╭─ The records
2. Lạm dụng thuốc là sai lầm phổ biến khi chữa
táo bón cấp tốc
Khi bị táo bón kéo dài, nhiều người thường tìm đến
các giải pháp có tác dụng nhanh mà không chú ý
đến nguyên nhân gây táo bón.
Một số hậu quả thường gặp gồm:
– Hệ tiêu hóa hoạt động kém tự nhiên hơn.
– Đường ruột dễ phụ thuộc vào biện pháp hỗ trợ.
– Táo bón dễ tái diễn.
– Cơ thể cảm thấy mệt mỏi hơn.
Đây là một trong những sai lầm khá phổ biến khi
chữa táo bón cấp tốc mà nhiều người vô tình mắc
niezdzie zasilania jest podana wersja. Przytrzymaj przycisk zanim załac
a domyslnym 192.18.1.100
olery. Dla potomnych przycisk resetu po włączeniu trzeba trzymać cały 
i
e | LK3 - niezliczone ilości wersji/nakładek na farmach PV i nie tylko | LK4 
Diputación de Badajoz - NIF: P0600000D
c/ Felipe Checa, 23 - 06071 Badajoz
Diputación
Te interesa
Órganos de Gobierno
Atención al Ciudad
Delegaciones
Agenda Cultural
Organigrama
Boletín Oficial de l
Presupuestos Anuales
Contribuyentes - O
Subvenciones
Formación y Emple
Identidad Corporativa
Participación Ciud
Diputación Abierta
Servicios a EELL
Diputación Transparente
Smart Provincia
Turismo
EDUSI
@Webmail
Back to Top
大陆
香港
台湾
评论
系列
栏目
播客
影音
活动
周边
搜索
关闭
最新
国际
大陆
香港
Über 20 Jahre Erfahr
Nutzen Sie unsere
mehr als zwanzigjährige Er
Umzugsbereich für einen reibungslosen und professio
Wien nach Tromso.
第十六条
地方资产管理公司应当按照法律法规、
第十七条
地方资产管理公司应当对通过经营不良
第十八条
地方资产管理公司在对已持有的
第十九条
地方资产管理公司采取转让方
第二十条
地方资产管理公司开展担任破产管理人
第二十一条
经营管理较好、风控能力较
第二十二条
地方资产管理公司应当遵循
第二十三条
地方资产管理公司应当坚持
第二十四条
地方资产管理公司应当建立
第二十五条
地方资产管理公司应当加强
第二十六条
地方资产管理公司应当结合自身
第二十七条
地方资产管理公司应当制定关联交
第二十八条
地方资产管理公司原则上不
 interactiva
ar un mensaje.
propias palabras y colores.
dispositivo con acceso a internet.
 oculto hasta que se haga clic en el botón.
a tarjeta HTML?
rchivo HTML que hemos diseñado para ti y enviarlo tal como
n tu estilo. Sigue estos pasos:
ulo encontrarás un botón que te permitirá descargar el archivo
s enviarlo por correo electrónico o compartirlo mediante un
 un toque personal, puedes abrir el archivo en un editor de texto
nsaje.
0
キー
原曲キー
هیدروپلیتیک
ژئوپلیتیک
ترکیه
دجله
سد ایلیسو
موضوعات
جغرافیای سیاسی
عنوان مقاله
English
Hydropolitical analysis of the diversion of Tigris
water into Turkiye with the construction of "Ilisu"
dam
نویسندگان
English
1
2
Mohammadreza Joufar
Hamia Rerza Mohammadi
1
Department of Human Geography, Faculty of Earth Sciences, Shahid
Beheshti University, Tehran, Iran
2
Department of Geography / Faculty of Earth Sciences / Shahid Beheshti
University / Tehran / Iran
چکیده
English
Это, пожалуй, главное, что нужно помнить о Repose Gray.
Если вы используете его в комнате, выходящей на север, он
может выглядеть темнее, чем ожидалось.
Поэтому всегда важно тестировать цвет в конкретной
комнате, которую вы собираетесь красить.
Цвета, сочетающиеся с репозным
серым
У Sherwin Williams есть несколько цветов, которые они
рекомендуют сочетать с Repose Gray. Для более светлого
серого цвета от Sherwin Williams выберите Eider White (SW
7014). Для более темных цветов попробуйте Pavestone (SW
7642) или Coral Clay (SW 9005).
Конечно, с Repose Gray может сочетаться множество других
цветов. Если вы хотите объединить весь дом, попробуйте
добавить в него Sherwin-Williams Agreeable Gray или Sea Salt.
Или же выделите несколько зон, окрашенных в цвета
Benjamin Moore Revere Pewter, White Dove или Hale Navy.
╰─
* _Task details_:
Set down each entry again, unchanged.

* _Response area_:
2. Lạm dụng thuốc là sai lầm phổ biến khi chữa
táo bón cấp tốc
Khi bị táo bón kéo dài, nhiều người thường tìm đến
các giải pháp có tác dụng nhanh mà không chú ý
đến nguyên nhân gây táo bón.
Một số hậu quả thường gặp gồm:
– Hệ tiêu hóa hoạt động kém tự nhiên hơn.
– Đường ruột dễ phụ thuộc vào biện pháp hỗ trợ.
– Táo bón dễ tái diễn.
– Cơ thể cảm thấy mệt mỏi hơn.
Đây là một trong những sai lầm khá phổ biến khi
chữa táo bón cấp tốc mà nhiều người vô tình mắc
niezdzie zasilania jest podana wersja. Przytrzymaj przycisk zanim załac
a domyslnym 192.18.1.100
olery. Dla potomnych przycisk resetu po włączeniu trzeba trzymać cały 
i
e | LK3 - niezliczone ilości wersji/nakładek na farmach PV i nie tylko | LK4 
Diputación de Badajoz - NIF: P0600000D
c/ Felipe Checa, 23 - 06071 Badajoz
Diputación
Te interesa
Órganos de Gobierno
Atención al Ciudad
Delegaciones
Agenda Cultural
Organigrama
Boletín Oficial de l
Presupuestos Anuales
Contribuyentes - O
Subvenciones
Formación y Emple
Identidad Corporativa
Participación Ciud
Diputación Abierta
Servicios a EELL
Diputación Transparente
Smart Provincia
Turismo
EDUSI
@Webmail
Back to Top
大陆
香港
台湾
评论
系列
栏目
播客
影音
活动
周边
搜索
关闭
最新
国际
大陆
香港
Über 20 Jahre Erfahr
Nutzen Sie unsere
mehr als zwanzigjährige Er
Umzugsbereich für einen reibungslosen und professio
Wien nach Tromso.
第十六条
地方资产管理公司应当按照法律法规、
第十七条
地方资产管理公司应当对通过经营不良
第十八条
地方资产管理公司在对已持有的
第十九条
地方资产管理公司采取转让方
第二十条
地方资产管理公司开展担任破产管理人
第二十一条
经营管理较好、风控能力较
第二十二条
地方资产管理公司应当遵循
第二十三条
地方资产管理公司应当坚持
第二十四条
地方资产管理公司应当建立
第二十五条
地方资产管理公司应当加强
第二十六条
地方资产管理公司应当结合自身
第二十七条
地方资产管理公司应当制定关联交
第二十八条
地方资产管理公司原则上不
 interactiva
ar un mensaje.
propias palabras y colores.
dispositivo con acceso a internet.
 oculto hasta que se haga clic en el botón.
a tarjeta HTML?
rchivo HTML que hemos diseñado para ti y enviarlo tal como
n tu estilo. Sigue estos pasos:
ulo encontrarás un botón que te permitirá descargar el archivo
s enviarlo por correo electrónico o compartirlo mediante un
 un toque personal, puedes abrir el archivo en un editor de texto
nsaje.
0
キー
原曲キー
هیدروپلیتیک
ژئوپلیتیک
ترکیه
دجله
سد ایلیسو
موضوعات
جغرافیای سیاسی
عنوان مقاله
English
Hydropolitical analysis of the diversion of Tigris
water into Turkiye with the construction of "Ilisu"
dam
نویسندگان
English
1
2
Mohammadreza Joufar
Hamia Rerza Mohammadi
1
Department of Human Geography, Faculty of Earth Sciences, Shahid
Beheshti University, Tehran, Iran
2
Department of Geography / Faculty of Earth Sciences / Shahid Beheshti
University / Tehran / Iran
چکیده
English
Это, пожалуй, главное, что нужно помнить о Repose Gray.
Если вы используете его в комнате, выходящей на север, он
может выглядеть темнее, чем ожидалось.
Поэтому всегда важно тестировать цвет в конкретной
комнате, которую вы собираетесь красить.
Цвета, сочетающиеся с репозным
серым
У Sherwin Williams есть несколько цветов, которые они
рекомендуют сочетать с Repose Gray. Для более светлого
серого цвета от Sherwin Williams выберите Eider White (SW
7014). Для более темных цветов попробуйте Pavestone (SW
7642) или Coral Clay (SW 9005).
Конечно, с Repose Gray может сочетаться множество других
цветов. Если вы хотите объединить весь дом, попробуйте
добавить в него Sherwin-Williams Agreeable Gray или Sea Salt.
Или же выделите несколько зон, окрашенных в цвета
Benjamin Moore Revere Pewter, White Dove или Hale Navy.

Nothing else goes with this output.